● **Your goal**
In the copy you make, keep each entry exactly as it is and leave out all images.

● **Data extracts**

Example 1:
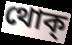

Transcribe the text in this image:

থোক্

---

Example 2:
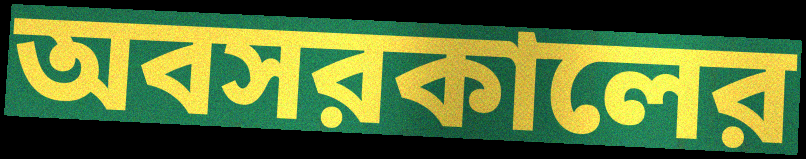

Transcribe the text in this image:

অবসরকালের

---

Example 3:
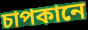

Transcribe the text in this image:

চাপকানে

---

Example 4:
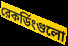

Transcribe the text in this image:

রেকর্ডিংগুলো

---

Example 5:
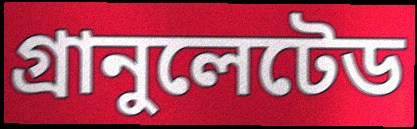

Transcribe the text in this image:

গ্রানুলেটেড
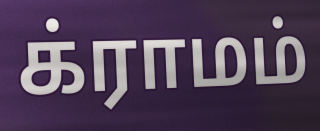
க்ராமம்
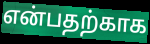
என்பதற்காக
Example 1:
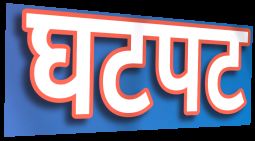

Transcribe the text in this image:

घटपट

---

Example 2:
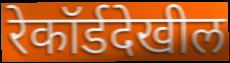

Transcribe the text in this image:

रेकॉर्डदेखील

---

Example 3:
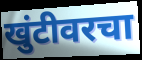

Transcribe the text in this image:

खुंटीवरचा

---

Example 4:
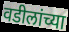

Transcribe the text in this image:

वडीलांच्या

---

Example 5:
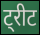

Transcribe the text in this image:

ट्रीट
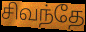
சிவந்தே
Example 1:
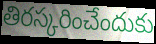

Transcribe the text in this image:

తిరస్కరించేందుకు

● **Reply**
Example 1:

Transcribe the text in this image:

থোক্

---

Example 2:

Transcribe the text in this image:

অবসরকালের

---

Example 3:

Transcribe the text in this image:

চাপকানে

---

Example 4:

Transcribe the text in this image:

রেকর্ডিংগুলো

---

Example 5:

Transcribe the text in this image:

গ্রানুলেটেড
க்ராமம்
என்பதற்காக
Example 1:

Transcribe the text in this image:

घटपट

---

Example 2:

Transcribe the text in this image:

रेकॉर्डदेखील

---

Example 3:

Transcribe the text in this image:

खुंटीवरचा

---

Example 4:

Transcribe the text in this image:

वडीलांच्या

---

Example 5:

Transcribe the text in this image:

ट्रीट
சிவந்தே
Example 1:

Transcribe the text in this image:

తిరస్కరించేందుకు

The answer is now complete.